• _Ausgewählter Textauszug_:
Den neuen US-Präsidenten Donald Trump will Papst Franziskus nicht direkt kritisieren, aber seine Worte gegen die Populismuswelle in den USA und in Europa könnten klarer nicht sein: In Krisenzeiten suchten die Völker nach „Rettern“, die sie „mit Mauern und Stacheldraht vor anderen Völkern“ beschützen sollten. Das Urteilsvermögen funktioniere in Krisenzeiten nicht. Und der Papst zieht sogar eine Parallele zu Adolf Hitler: „Er wurde von seinem Volk gewählt, und danach hat er sein Volk zerstört.“

Franziskus‘ Sorgen sind zweifelsfrei berechtigt. Die Rechtspopulisten stärken sich dieser Tage gegenseitig. Wer Marine Le Pen in Frankreich, oder Geert Wilders in den Niederlanden oder Frauke Petry in Deutschland zuhört, der erlebt triumphierende Surfer auf der Trumpwelle. „Gestern ein freies Amerika, (...) und morgen ein neues Europa“, ruft Wilders, Petry will wie Trump „den Weg aus der Sackgasse“ weisen – und Le Pen fordert ein „Aufwachen“ Europas.

Nach ihrer Logik sind die USA jetzt also aufgewacht – und unter dem neuen US-Präsidenten soll alles besser werden. Weniger Einwanderer, weniger Freihandel, mehr Jobs, mehr „America first“. So einfach die Rezepte. Warum ist denn da nicht früher jemand drauf gekommen?

Trumps Ziele aber sind ebenso wie die seiner europäischen Nacheiferer von tiefen Widersprüchen durchzogen. Die Abschottung der US-Wirtschaft wird mit der Zeit auch Jobs und Wohlstand kosten, seine Bildungs- und Gesundheitspolitik sind nur zwei von vielen Feldern, auf denen er die, die von nun an angeblich „nie mehr vergessen werden“ sollen, völlig vergisst, der weitgehende Rückzug aus der Außenpolitik als Weltgestalter wird ihm auf vielen Feldern auch die Mitsprache nehmen – kann das jemand mit so viel Machtanspruch durchhalten? Hinzu kommen Trumps Interessenkonflikte mit seiner Firma.

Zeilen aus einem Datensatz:
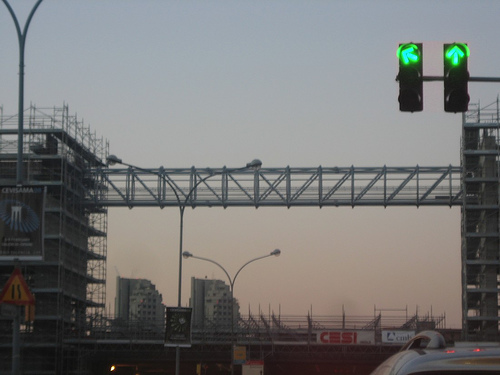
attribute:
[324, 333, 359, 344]
letters — red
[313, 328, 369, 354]
sign — white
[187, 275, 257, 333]
building — identical, similar, tall, background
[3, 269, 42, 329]
sign — triangular shaped, caution, yellow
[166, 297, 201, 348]
sign — black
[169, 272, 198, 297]
pole — tall, metal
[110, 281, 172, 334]
building — identical, similar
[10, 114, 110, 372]
building — under construction, tall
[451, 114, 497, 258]
building — under construction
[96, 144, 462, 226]
walkway — mid buildings, over street, between buildings, connecting buildings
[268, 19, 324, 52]
sky — clear, dim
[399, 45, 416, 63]
green arrow — light, pointing left, facing left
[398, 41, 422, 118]
light — green, traffic, hanging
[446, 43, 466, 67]
green arrow — light, pointing straight, facing straight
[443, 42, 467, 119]
light — green, traffic, hanging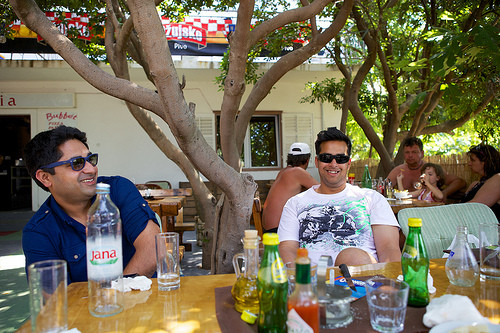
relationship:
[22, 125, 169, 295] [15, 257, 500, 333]
man around table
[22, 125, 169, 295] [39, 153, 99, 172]
man wearing sunglasses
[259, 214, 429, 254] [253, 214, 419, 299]
caps of bottles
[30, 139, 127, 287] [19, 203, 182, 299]
man wearing shirt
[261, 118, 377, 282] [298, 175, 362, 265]
man wearing shirt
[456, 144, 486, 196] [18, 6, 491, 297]
woman in background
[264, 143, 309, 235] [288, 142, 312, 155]
man wearing cap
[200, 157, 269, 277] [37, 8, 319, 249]
trunk of tree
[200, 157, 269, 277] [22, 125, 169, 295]
trunk between man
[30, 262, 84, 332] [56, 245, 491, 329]
glass on table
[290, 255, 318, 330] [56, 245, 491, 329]
bottle on table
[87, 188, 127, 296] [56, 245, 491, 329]
bottle on table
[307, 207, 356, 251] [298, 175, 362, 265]
design on shirt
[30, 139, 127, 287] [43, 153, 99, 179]
man in sunglasses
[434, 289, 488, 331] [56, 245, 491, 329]
napkin on table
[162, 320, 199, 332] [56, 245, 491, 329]
sun shining on table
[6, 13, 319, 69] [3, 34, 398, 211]
sign on building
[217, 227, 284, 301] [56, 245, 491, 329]
bottle on table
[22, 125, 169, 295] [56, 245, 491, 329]
man at table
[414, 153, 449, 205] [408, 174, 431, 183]
child has glass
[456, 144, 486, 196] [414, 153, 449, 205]
woman next to child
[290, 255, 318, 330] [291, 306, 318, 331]
bottle of hot suace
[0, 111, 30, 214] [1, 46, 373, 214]
entryway into restaurant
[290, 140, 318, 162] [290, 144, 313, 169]
cap on head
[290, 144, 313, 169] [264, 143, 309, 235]
head of man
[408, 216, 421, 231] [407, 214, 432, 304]
cap of bottle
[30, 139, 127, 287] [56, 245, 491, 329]
man at table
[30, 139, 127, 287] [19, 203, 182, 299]
man with shirt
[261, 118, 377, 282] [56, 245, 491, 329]
man at table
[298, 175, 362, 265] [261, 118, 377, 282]
shirt on man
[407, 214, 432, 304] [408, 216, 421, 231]
bottle has cap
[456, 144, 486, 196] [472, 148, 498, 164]
woman wearing sunglasses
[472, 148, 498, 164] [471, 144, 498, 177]
sunglasses on head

• _Aufgaben_:
**A)** Prüfe, ob diese Aussagen zum Textauszug passen: (i) Der Papst kritisiert Trump direkt. (ii) Der Papst vergleicht die Lage mit Adolf Hitler. (iii) Trump hat keine Interessenkonflikte mit seiner Firma. Antworte jeweils mit Ja oder Nein und führe die entscheidenden Worte des Textauszugs wörtlich an.
**B)** Schreib den Abschnitt des Textauszugs neu, der mit den Worten „Nach ihrer Logik“ beginnt und mit „jemand drauf gekommen?“ endet. Ersetze darin „US-Präsidenten“ durch „Staatschef“.
**C)** Welche drei Rechtspopulisten nennt der Textauszug beim Namen?
Die Zeilen stammen aus einer anderen Quelle.

• _Lösungen_:
**A)**
(i) Nein: „Den neuen US-Präsidenten Donald Trump will Papst Franziskus nicht direkt kritisieren“
(ii) Ja: „Und der Papst zieht sogar eine Parallele zu Adolf Hitler“
(iii) Nein: „Hinzu kommen Trumps Interessenkonflikte mit seiner Firma.“

**B)**
Nach ihrer Logik sind die USA jetzt also aufgewacht – und unter dem neuen Staatschef soll alles besser werden. Weniger Einwanderer, weniger Freihandel, mehr Jobs, mehr „America first“. So einfach die Rezepte. Warum ist denn da nicht früher jemand drauf gekommen?

**C)** Marine Le Pen, Geert Wilders und Frauke Petry.